**Consigne 1:** Veuillez recopier les lignes extraites en remplaçant « Imprimer » par « Afficher », sans rien modifier d'autre.

La réponse aujourd’hui de la Cour Européenne des Droits de l’Homme
(DÉCISION DU 23 JANVIER 2025 N°13805/21)
Lors de la cérémonie du mariage, fait-on vraiment attention aux articles du Code civil qui nous sont lus, et en particulier à l’article 215 du Code civil qui commande que « les époux s’obligent mutuellement à une communauté de vie ».
Sur cette base, et, déjà sur les bancs de nos facultés de droit, on nous explique que le mariage est une institution qui exige des futurs époux une communauté de vie, mais également une communauté de lit…
Cette obligation légale, tirée du code Napoléon de 1804 (loi de 1803 pour être plus exacte), était jusque lors interprétée par la jurisprudence en France comme impliquant pour les conjoints de vivre ensemble ET d’entretenir des relations intimes régulières.
On voit déjà que les contours de cette obligation sont sujets à interprétation, et que les juges et les avocats plongent dans l’intimité des couples et des familles…
Les relations intimes, en tant que telles, ainsi déconnectées de leurs dimensions humaine, psychologique et somme toute relationnelle, étaient donc jusque lors considérées comme une obligation découlant du mariage.
Rappelons que le mariage est un contrat entre deux personnes, dont les obligations sont encadrées et imposées par la loi. Les relations intimes en faisaient partie.
Aussi, jusqu’à aujourd’hui, l’un des époux se trouvait tout à fait en droit de solliciter le divorce pour faute, lorsque l’autre avait manqué à son devoir conjugal, et donc à ses obligations matrimoniales.
Si le devoir conjugal soulève donc des questions intimes liées à la liberté individuelle et au respect mutuel au sein du couple marié, il interroge plus largement sur les fondements de notre droit et de notre société.

**Lignes extraites:**
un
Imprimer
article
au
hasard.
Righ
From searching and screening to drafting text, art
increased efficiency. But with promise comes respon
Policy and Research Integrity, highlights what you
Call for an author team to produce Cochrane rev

**Consigne 2:**
Répondez aux questions suivantes sur le texte consacré au devoir conjugal.
(a) Quel article du Code civil impose aux époux une communauté de vie ?
(b) De quelle année date le code Napoléon dont est tirée cette obligation ?
(c) Quel divorce un époux pouvait-il solliciter lorsque l'autre manquait à son devoir conjugal ?

**Corrigé 1:**
un
Afficher
article
au
hasard.
Righ
From searching and screening to drafting text, art
increased efficiency. But with promise comes respon
Policy and Research Integrity, highlights what you
Call for an author team to produce Cochrane rev

**Corrigé 2:**
(a) L'article 215.
(b) De 1804.
(c) Le divorce pour faute.